The experience taught Atukunda to believe in her instincts and not to be afraid to walk away, especially when she had doubts. 

‘‘When we met Dr Odhiambo in 2016, he assessed Ahereza and encouraged us to be patient and do our part because with such sickness it would take a lot of time to get results,’’ she says.

‘‘We worked out a private arrangement where he came home three days a week to train us on the different exercises. As a family, we were blessed to have a maid (Joan) who did a tremendous amount of work with Ahereza. She was a fast learner and faithfully exercised him three days a week,’’ she adds.

The doctor’s schedule then became twice a month, mostly to assess him. These exercises were too intense and painful for Ahereza that Atukunda could not stand seeing him cry. Such interventions were too costly that at one time Atukunda asked Dr Odhiambo, with whom they had worked together for almost a year, to take back the standing frame so she could get something else to help condition his legs to bear the weight of his body.

At 21 months, Ahereza started crawling on his bottom, a major milestone for the entire family. Three months later, he was able to walk with help and eventually on his own thanks to Joan’s commitment.

‘‘There is also a couple that stood with us on this journey and faithfully contributed towards our medical bills on a monthly basis,” Atukunda says. 

Starting school

Atukunda was able to enrol Ahereza in school aged three. At this stage, he could only use his left hand to do everything but the right one was fisted and stiff. His speech too was minimal and he could just say a few words such as ‘cup’, ‘go’, ‘come’. 

 ‘‘I wanted him to enroll in our normal education system and see how he catches up with his agemates. I remember explaining his condition as I sought his admission and how the teacher was at first reluctant to have him begin school. She advised that we wait for the next year,’’ she adds.

‘‘I managed to convince her otherwise since I was aware that he could understand his surroundings and respond positively and how important it was for him to be with other children. All I wanted was a chance for him to learn from his age mates.’’

Ahereza was so excited to begin school, and within a week, he was popular in his stream. He is friendly, confident and has an irresistible smile. He is also intelligent.  By the end of his first term in school, Ahereza’s speech had greatly improved.

The school management also let them continue with the physiotherapy sessions at school, even opening up their music room for him to use.
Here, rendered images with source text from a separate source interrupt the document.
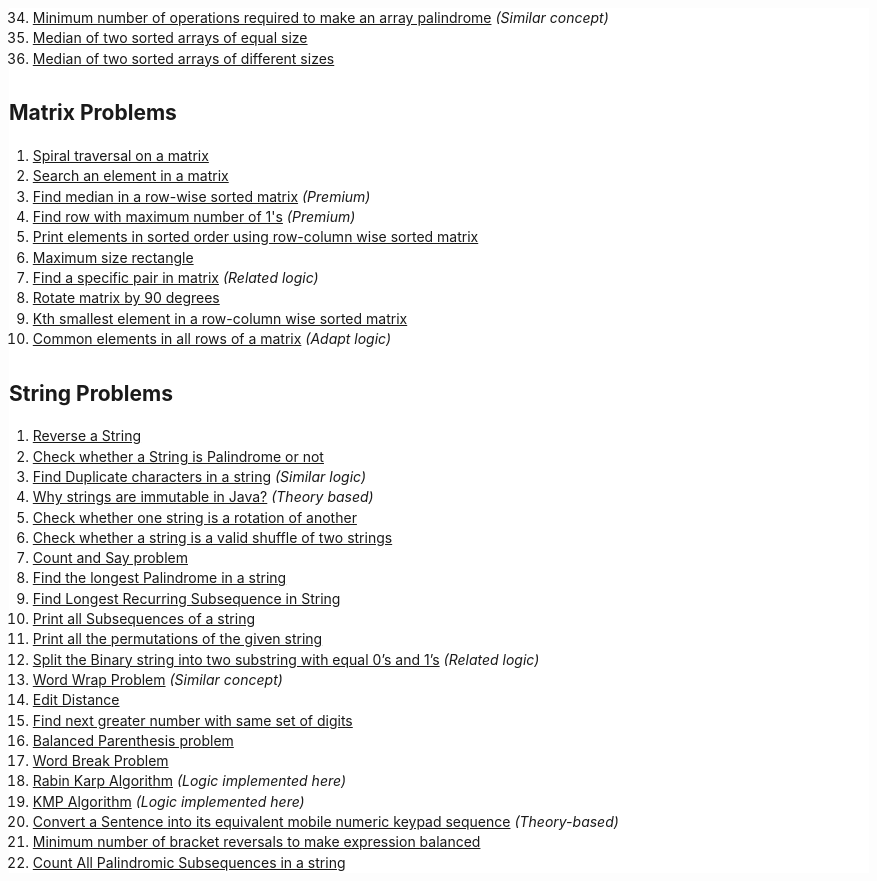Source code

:34. [Minimum number of operations required to make an array palindrome](https://leetcode.com/problems/minimum-increment-to-make-array-unique/) *(Similar concept)*
35. [Median of two sorted arrays of equal size](https://leetcode.com/problems/median-of-two-sorted-arrays/)
36. [Median of two sorted arrays of different sizes](https://leetcode.com/problems/median-of-two-sorted-arrays/)

## Matrix Problems

1. [Spiral traversal on a matrix](https://leetcode.com/problems/spiral-matrix/)
2. [Search an element in a matrix](https://leetcode.com/problems/search-a-2d-matrix/)
3. [Find median in a row-wise sorted matrix](https://leetcode.com/problems/matrix-median/) *(Premium)*
4. [Find row with maximum number of 1's](https://leetcode.com/problems/row-with-maximum-ones/) *(Premium)*
5. [Print elements in sorted order using row-column wise sorted matrix](https://leetcode.com/problems/kth-smallest-element-in-a-sorted-matrix/)
6. [Maximum size rectangle](https://leetcode.com/problems/maximal-rectangle/)
7. [Find a specific pair in matrix](https://leetcode.com/problems/maximum-value-at-a-given-index-in-a-bounded-array/) *(Related logic)*
8. [Rotate matrix by 90 degrees](https://leetcode.com/problems/rotate-image/)
9. [Kth smallest element in a row-column wise sorted matrix](https://leetcode.com/problems/kth-smallest-element-in-a-sorted-matrix/)
10. [Common elements in all rows of a matrix](https://leetcode.com/problems/intersection-of-two-arrays/) *(Adapt logic)*

## String Problems

1. [Reverse a String](https://leetcode.com/problems/reverse-string/)
2. [Check whether a String is Palindrome or not](https://leetcode.com/problems/valid-palindrome/)
3. [Find Duplicate characters in a string](https://leetcode.com/problems/repeated-substring-pattern/) *(Similar logic)*
4. [Why strings are immutable in Java?](https://www.geeksforgeeks.org/java-string-class-implementation/) *(Theory based)*
5. [Check whether one string is a rotation of another](https://leetcode.com/problems/rotate-string/)
6. [Check whether a string is a valid shuffle of two strings](https://leetcode.com/problems/interleaving-string/)
7. [Count and Say problem](https://leetcode.com/problems/count-and-say/)
8. [Find the longest Palindrome in a string](https://leetcode.com/problems/longest-palindromic-substring/)
9. [Find Longest Recurring Subsequence in String](https://leetcode.com/problems/longest-repeating-subsequence/)
10. [Print all Subsequences of a string](https://leetcode.com/problems/subsets/)
11. [Print all the permutations of the given string](https://leetcode.com/problems/permutations/)
12. [Split the Binary string into two substring with equal 0’s and 1’s](https://leetcode.com/problems/maximum-binary-string-after-change/) *(Related logic)*
13. [Word Wrap Problem](https://leetcode.com/problems/word-break/) *(Similar concept)*
14. [Edit Distance](https://leetcode.com/problems/edit-distance/)
15. [Find next greater number with same set of digits](https://leetcode.com/problems/next-permutation/)
16. [Balanced Parenthesis problem](https://leetcode.com/problems/valid-parentheses/)
17. [Word Break Problem](https://leetcode.com/problems/word-break/)
18. [Rabin Karp Algorithm](https://leetcode.com/problems/find-the-index-of-the-first-occurrence-in-a-string/) *(Logic implemented here)*
19. [KMP Algorithm](https://leetcode.com/problems/find-the-index-of-the-first-occurrence-in-a-string/) *(Logic implemented here)*
20. [Convert a Sentence into its equivalent mobile numeric keypad sequence](https://www.geeksforgeeks.org/convert-sentence-equivalent-mobile-numeric-keypad-sequence/) *(Theory-based)*
21. [Minimum number of bracket reversals to make expression balanced](https://leetcode.com/problems/minimum-add-to-make-parentheses-valid/)
22. [Count All Palindromic Subsequences in a string](https://leetcode.com/problems/count-different-palindromic-subsequences/)
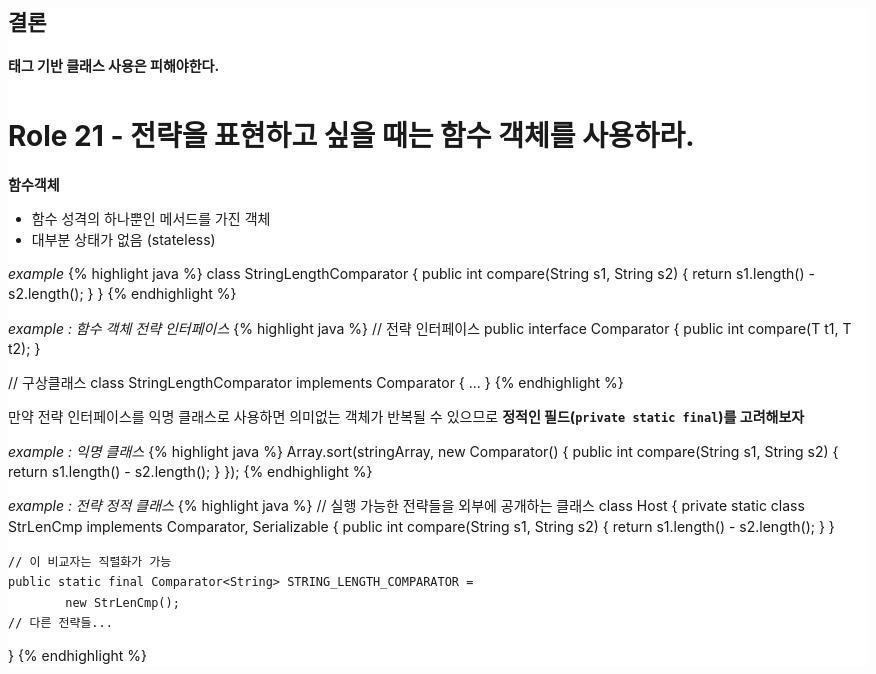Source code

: ## 결론

**태그 기반 클래스 사용은 피해야한다.**

# Role 21 - 전략을 표현하고 싶을 때는 함수 객체를 사용하라.

**함수객체**

- 함수 성격의 하나뿐인 메서드를 가진 객체
- 대부분 상태가 없음 (stateless)

*example*
{% highlight java %}
class StringLengthComparator {
    public int compare(String s1, String s2) {
        return s1.length() - s2.length();
    }
}
{% endhighlight %}

*example : 함수 객체 전략 인터페이스*
{% highlight java %}
// 전략 인터페이스
public interface Comparator<T> {
    public int compare(T t1, T t2);
}

// 구상클래스
class StringLengthComparator implements Comparator<String> {
    ...
}
{% endhighlight %}

만약 전략 인터페이스를 익명 클래스로 사용하면 의미없는 객체가 반복될 수 있으므로 **정적인 필드(`private static final`)를 고려해보자**

*example : 익명 클래스*
{% highlight java %}
Array.sort(stringArray, new Comparator<String>() {
   public int compare(String s1, String s2) {
       return s1.length() - s2.length();
   }
});
{% endhighlight %}

*example : 전략 정적 클래스*
{% highlight java %}
// 실행 가능한 전략들을 외부에 공개하는 클래스
class Host {
    private static class StrLenCmp implements Comparator<String>, Serializable {
        public int compare(String s1, String s2) {
            return s1.length() - s2.length();
        }
    }

    // 이 비교자는 직렬화가 가능
    public static final Comparator<String> STRING_LENGTH_COMPARATOR =
            new StrLenCmp();
    // 다른 전략들...
}
{% endhighlight %}
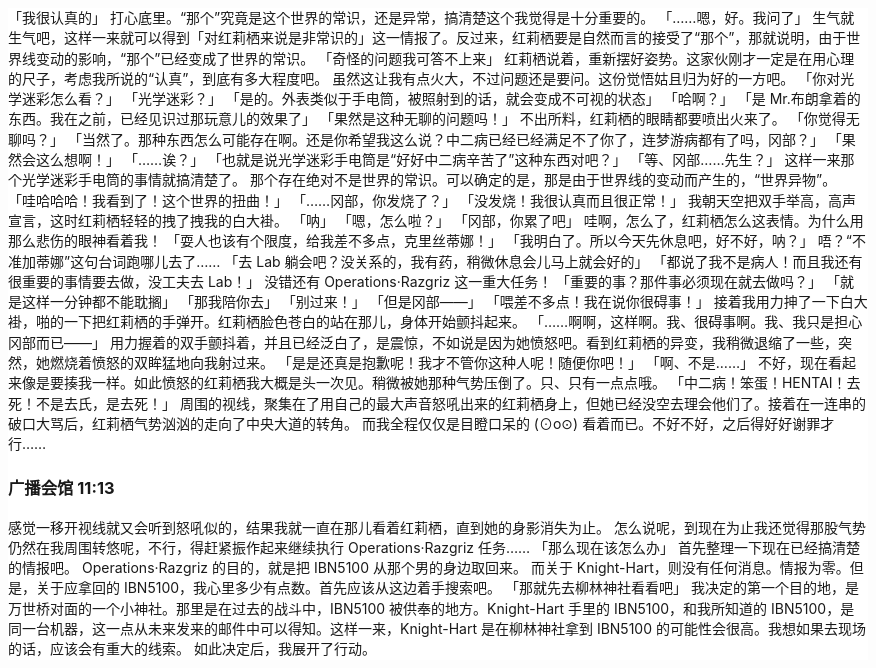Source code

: 「我很认真的」
打心底里。“那个”究竟是这个世界的常识，还是异常，搞清楚这个我觉得是十分重要的。
「……嗯，好。我问了」
生气就生气吧，这样一来就可以得到「对红莉栖来说是非常识的」这一情报了。反过来，红莉栖要是自然而言的接受了“那个”，那就说明，由于世界线变动的影响，“那个”已经变成了世界的常识。
「奇怪的问题我可答不上来」
红莉栖说着，重新摆好姿势。这家伙刚才一定是在用心理的尺子，考虑我所说的“认真”，到底有多大程度吧。
虽然这让我有点火大，不过问题还是要问。这份觉悟姑且归为好的一方吧。
「你对光学迷彩怎么看？」
「光学迷彩？」
「是的。外表类似于手电筒，被照射到的话，就会变成不可视的状态」
「哈啊？」
「是 Mr.布朗拿着的东西。我在之前，已经见识过那玩意儿的效果了」
「果然是这种无聊的问题吗！」
不出所料，红莉栖的眼睛都要喷出火来了。
「你觉得无聊吗？」
「当然了。那种东西怎么可能存在啊。还是你希望我这么说？中二病已经已经满足不了你了，连梦游病都有了吗，冈部？」
「果然会这么想啊！」
「……诶？」
「也就是说光学迷彩手电筒是“好好中二病辛苦了”这种东西对吧？」
「等、冈部……先生？」
这样一来那个光学迷彩手电筒的事情就搞清楚了。
那个存在绝对不是世界的常识。可以确定的是，那是由于世界线的变动而产生的，“世界异物”。
「哇哈哈哈！我看到了！这个世界的扭曲！」
「……冈部，你发烧了？」
「没发烧！我很认真而且很正常！」
我朝天空把双手举高，高声宣言，这时红莉栖轻轻的拽了拽我的白大褂。
「呐」
「嗯，怎么啦？」
「冈部，你累了吧」
哇啊，怎么了，红莉栖怎么这表情。为什么用那么悲伤的眼神看着我！
「耍人也该有个限度，给我差不多点，克里丝蒂娜！」
「我明白了。所以今天先休息吧，好不好，呐？」
唔？“不准加蒂娜”这句台词跑哪儿去了……
「去 Lab 躺会吧？没关系的，我有药，稍微休息会儿马上就会好的」
「都说了我不是病人！而且我还有很重要的事情要去做，没工夫去 Lab！」
没错还有 Operations·Razgriz 这一重大任务！
「重要的事？那件事必须现在就去做吗？」
「就是这样一分钟都不能耽搁」
「那我陪你去」
「别过来！」
「但是冈部——」
「喂差不多点！我在说你很碍事！」
接着我用力抻了一下白大褂，啪的一下把红莉栖的手弹开。红莉栖脸色苍白的站在那儿，身体开始颤抖起来。
「……啊啊，这样啊。我、很碍事啊。我、我只是担心冈部而已——」
用力握着的双手颤抖着，并且已经泛白了，是震惊，不如说是因为她愤怒吧。看到红莉栖的异变，我稍微退缩了一些，突然，她燃烧着愤怒的双眸猛地向我射过来。
「是是还真是抱歉呢！我才不管你这种人呢！随便你吧！」
「啊、不是……」
不好，现在看起来像是要揍我一样。如此愤怒的红莉栖我大概是头一次见。稍微被她那种气势压倒了。只、只有一点点哦。
「中二病！笨蛋！HENTAI！去死！不是去氏，是去死！」
周围的视线，聚集在了用自己的最大声音怒吼出来的红莉栖身上，但她已经没空去理会他们了。接着在一连串的破口大骂后，红莉栖气势汹汹的走向了中央大道的转角。
而我全程仅仅是目瞪口呆的 (⊙o⊙) 看着而已。不好不好，之后得好好谢罪才行……
### 广播会馆 11:13
感觉一移开视线就又会听到怒吼似的，结果我就一直在那儿看着红莉栖，直到她的身影消失为止。
怎么说呢，到现在为止我还觉得那股气势仍然在我周围转悠呢，不行，得赶紧振作起来继续执行 Operations·Razgriz 任务……
「那么现在该怎么办」
首先整理一下现在已经搞清楚的情报吧。
Operations·Razgriz 的目的，就是把 IBN5100 从那个男的身边取回来。
而关于 Knight-Hart，则没有任何消息。情报为零。但是，关于应拿回的 IBN5100，我心里多少有点数。首先应该从这边着手搜索吧。
「那就先去柳林神社看看吧」
我决定的第一个目的地，是万世桥对面的一个小神社。那里是在过去的战斗中，IBN5100 被供奉的地方。Knight-Hart 手里的 IBN5100，和我所知道的 IBN5100，是同一台机器，这一点从未来发来的邮件中可以得知。这样一来，Knight-Hart 是在柳林神社拿到 IBN5100 的可能性会很高。我想如果去现场的话，应该会有重大的线索。
如此决定后，我展开了行动。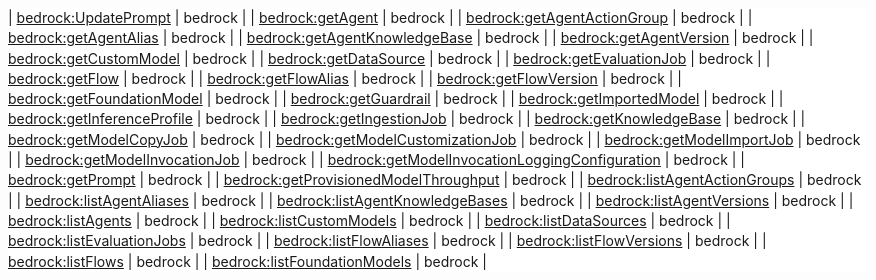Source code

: | [bedrock:UpdatePrompt](../actions.md#bedrock:updateprompt) | bedrock |
| [bedrock:getAgent](../actions.md#bedrock:getagent) | bedrock |
| [bedrock:getAgentActionGroup](../actions.md#bedrock:getagentactiongroup) | bedrock |
| [bedrock:getAgentAlias](../actions.md#bedrock:getagentalias) | bedrock |
| [bedrock:getAgentKnowledgeBase](../actions.md#bedrock:getagentknowledgebase) | bedrock |
| [bedrock:getAgentVersion](../actions.md#bedrock:getagentversion) | bedrock |
| [bedrock:getCustomModel](../actions.md#bedrock:getcustommodel) | bedrock |
| [bedrock:getDataSource](../actions.md#bedrock:getdatasource) | bedrock |
| [bedrock:getEvaluationJob](../actions.md#bedrock:getevaluationjob) | bedrock |
| [bedrock:getFlow](../actions.md#bedrock:getflow) | bedrock |
| [bedrock:getFlowAlias](../actions.md#bedrock:getflowalias) | bedrock |
| [bedrock:getFlowVersion](../actions.md#bedrock:getflowversion) | bedrock |
| [bedrock:getFoundationModel](../actions.md#bedrock:getfoundationmodel) | bedrock |
| [bedrock:getGuardrail](../actions.md#bedrock:getguardrail) | bedrock |
| [bedrock:getImportedModel](../actions.md#bedrock:getimportedmodel) | bedrock |
| [bedrock:getInferenceProfile](../actions.md#bedrock:getinferenceprofile) | bedrock |
| [bedrock:getIngestionJob](../actions.md#bedrock:getingestionjob) | bedrock |
| [bedrock:getKnowledgeBase](../actions.md#bedrock:getknowledgebase) | bedrock |
| [bedrock:getModelCopyJob](../actions.md#bedrock:getmodelcopyjob) | bedrock |
| [bedrock:getModelCustomizationJob](../actions.md#bedrock:getmodelcustomizationjob) | bedrock |
| [bedrock:getModelImportJob](../actions.md#bedrock:getmodelimportjob) | bedrock |
| [bedrock:getModelInvocationJob](../actions.md#bedrock:getmodelinvocationjob) | bedrock |
| [bedrock:getModelInvocationLoggingConfiguration](../actions.md#bedrock:getmodelinvocationloggingconfiguration) | bedrock |
| [bedrock:getPrompt](../actions.md#bedrock:getprompt) | bedrock |
| [bedrock:getProvisionedModelThroughput](../actions.md#bedrock:getprovisionedmodelthroughput) | bedrock |
| [bedrock:listAgentActionGroups](../actions.md#bedrock:listagentactiongroups) | bedrock |
| [bedrock:listAgentAliases](../actions.md#bedrock:listagentaliases) | bedrock |
| [bedrock:listAgentKnowledgeBases](../actions.md#bedrock:listagentknowledgebases) | bedrock |
| [bedrock:listAgentVersions](../actions.md#bedrock:listagentversions) | bedrock |
| [bedrock:listAgents](../actions.md#bedrock:listagents) | bedrock |
| [bedrock:listCustomModels](../actions.md#bedrock:listcustommodels) | bedrock |
| [bedrock:listDataSources](../actions.md#bedrock:listdatasources) | bedrock |
| [bedrock:listEvaluationJobs](../actions.md#bedrock:listevaluationjobs) | bedrock |
| [bedrock:listFlowAliases](../actions.md#bedrock:listflowaliases) | bedrock |
| [bedrock:listFlowVersions](../actions.md#bedrock:listflowversions) | bedrock |
| [bedrock:listFlows](../actions.md#bedrock:listflows) | bedrock |
| [bedrock:listFoundationModels](../actions.md#bedrock:listfoundationmodels) | bedrock |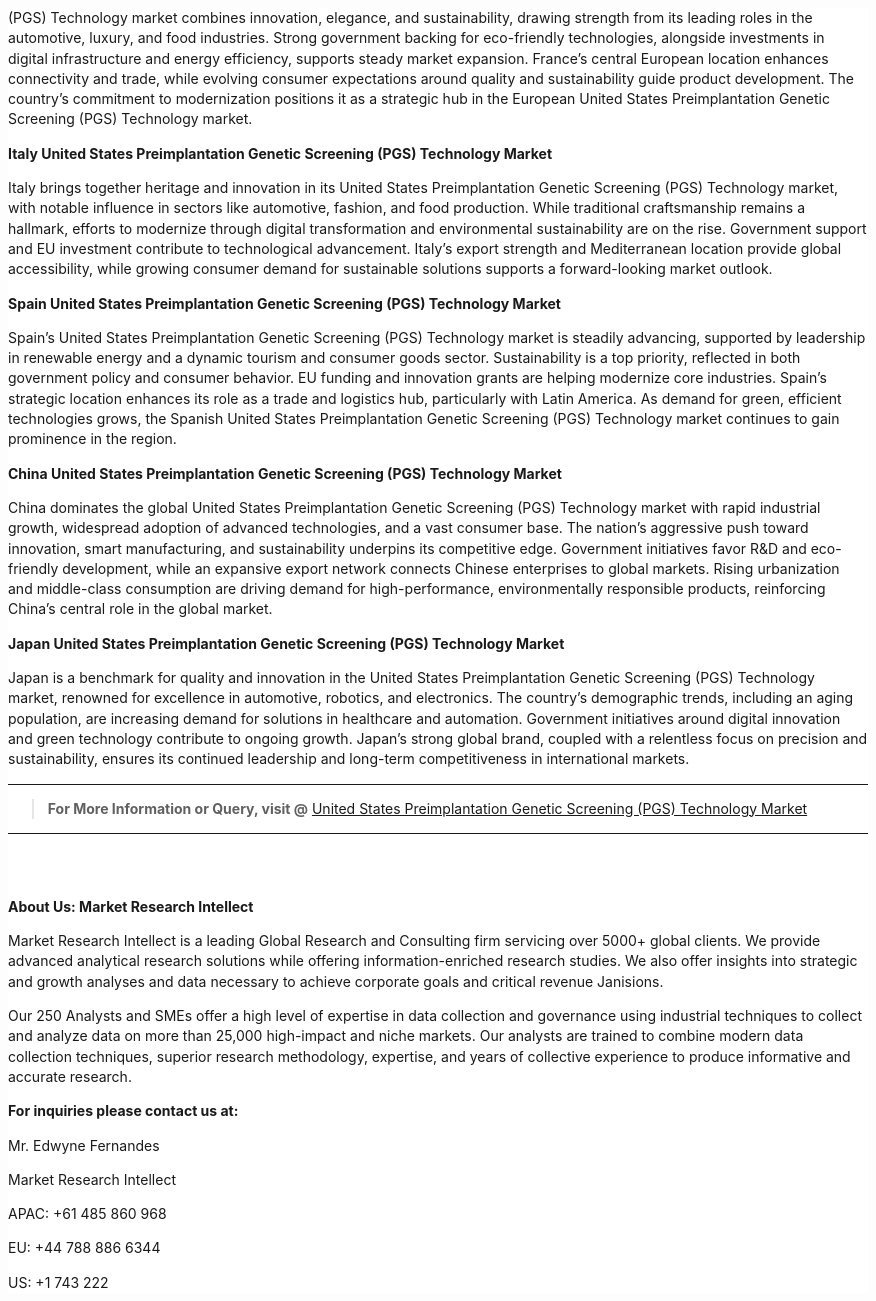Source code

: (PGS) Technology market combines innovation, elegance, and sustainability, drawing strength from its leading roles in the automotive, luxury, and food industries. Strong government backing for eco-friendly technologies, alongside investments in digital infrastructure and energy efficiency, supports steady market expansion. France&rsquo;s central European location enhances connectivity and trade, while evolving consumer expectations around quality and sustainability guide product development. The country&rsquo;s commitment to modernization positions it as a strategic hub in the European United States Preimplantation Genetic Screening (PGS) Technology market.</p><p class="" data-start="3840" data-end="4422"><strong data-start="3840" data-end="3861">Italy United States Preimplantation Genetic Screening (PGS) Technology Market</strong></p><p class="" data-start="3840" data-end="4422">Italy brings together heritage and innovation in its United States Preimplantation Genetic Screening (PGS) Technology market, with notable influence in sectors like automotive, fashion, and food production. While traditional craftsmanship remains a hallmark, efforts to modernize through digital transformation and environmental sustainability are on the rise. Government support and EU investment contribute to technological advancement. Italy&rsquo;s export strength and Mediterranean location provide global accessibility, while growing consumer demand for sustainable solutions supports a forward-looking market outlook.</p><p class="" data-start="4424" data-end="4975"><strong data-start="4424" data-end="4445">Spain United States Preimplantation Genetic Screening (PGS) Technology Market</strong></p><p class="" data-start="4424" data-end="4975">Spain&rsquo;s United States Preimplantation Genetic Screening (PGS) Technology market is steadily advancing, supported by leadership in renewable energy and a dynamic tourism and consumer goods sector. Sustainability is a top priority, reflected in both government policy and consumer behavior. EU funding and innovation grants are helping modernize core industries. Spain&rsquo;s strategic location enhances its role as a trade and logistics hub, particularly with Latin America. As demand for green, efficient technologies grows, the Spanish United States Preimplantation Genetic Screening (PGS) Technology market continues to gain prominence in the region.</p><p class="" data-start="4977" data-end="5589"><strong data-start="4977" data-end="4998">China United States Preimplantation Genetic Screening (PGS) Technology Market</strong></p><p class="" data-start="4977" data-end="5589">China dominates the global United States Preimplantation Genetic Screening (PGS) Technology market with rapid industrial growth, widespread adoption of advanced technologies, and a vast consumer base. The nation&rsquo;s aggressive push toward innovation, smart manufacturing, and sustainability underpins its competitive edge. Government initiatives favor R&amp;D and eco-friendly development, while an expansive export network connects Chinese enterprises to global markets. Rising urbanization and middle-class consumption are driving demand for high-performance, environmentally responsible products, reinforcing China&rsquo;s central role in the global market.</p><p class="" data-start="5591" data-end="6162"><strong data-start="5591" data-end="5612">Japan United States Preimplantation Genetic Screening (PGS) Technology Market</strong></p><p class="" data-start="5591" data-end="6162">Japan is a benchmark for quality and innovation in the United States Preimplantation Genetic Screening (PGS) Technology market, renowned for excellence in automotive, robotics, and electronics. The country&rsquo;s demographic trends, including an aging population, are increasing demand for solutions in healthcare and automation. Government initiatives around digital innovation and green technology contribute to ongoing growth. Japan&rsquo;s strong global brand, coupled with a relentless focus on precision and sustainability, ensures its continued leadership and long-term competitiveness in international markets.</p><hr /><blockquote><p><span class="font-[700]"><strong>For More Information or Query, visit&nbsp;@</strong>&nbsp;</span><span class="font-[700]"><a href="https://www.marketresearchintellect.com/product/global-preimplantation-genetic-screening-pgs-technology-market/?utm_source=Linkedin&utm_medium=019" target="_blank" data-tracking-control-name="article-ssr-frontend-pulse_little-text-block" data-tracking-will-navigate="" data-test-link="">United States Preimplantation Genetic Screening (PGS) Technology Market</a></span></p></blockquote><hr /><h3>&nbsp;</h3><p><strong><span class="font-[700]">About Us: Market Research Intellect</span></strong></p><p><span class="">Market Research Intellect is a leading Global Research and Consulting firm servicing over 5000+ global clients. We provide advanced analytical research solutions while offering information-enriched research studies.&nbsp;</span>We also offer insights into strategic and growth analyses and data necessary to achieve corporate goals and critical revenue Janisions.</p><p><span class="">Our 250 Analysts and SMEs offer a high level of expertise in data collection and governance using industrial techniques to collect and analyze data on more than 25,000 high-impact and niche markets. Our analysts are trained to combine modern data collection techniques, superior research methodology, expertise, and years of collective experience to produce informative and accurate research.</span></p><p><strong>For inquiries please contact us at:</strong></p><p>Mr. Edwyne Fernandes</p><p>Market Research Intellect</p><p>APAC: +61 485 860 968</p><p>EU: +44 788 886 6344</p><p>US: +1 743 222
These sessions were often held as his classmates took the mid afternoon nap.


During this journey, their physiotherapist recommended that they include play-doh in Ahereza’s routine play. 

This is a modelling compound made out of edible products and is an important aide, especially in early childhood development. 

It can be used to promote concentration in children as they get busy squishing the clay making different models. High level of concentration is achieved overtime. 

Hand-eye coordination is enhanced as the child plays, and strengthening of hand muscles is enhanced as the child squishes and squashes the play clay. 


The challenge while at school would be getting the right people to help with the therapy sessions. One gentleman gave up after two months because he did not see any progress.

‘‘This was fine by me because he did not know our story and the journey we had accomplished,’’ she says.

Also, the daily exercises would exhaust him yet this was necessary. These were limited to three times a week.

‘‘Over time I had to learn the types of exercises needed and by the first lockdown due to Covid-19, it was easier. 

Now, aged seven, Ahereza and his mother exercise together at home. She also encourages him to take the lead.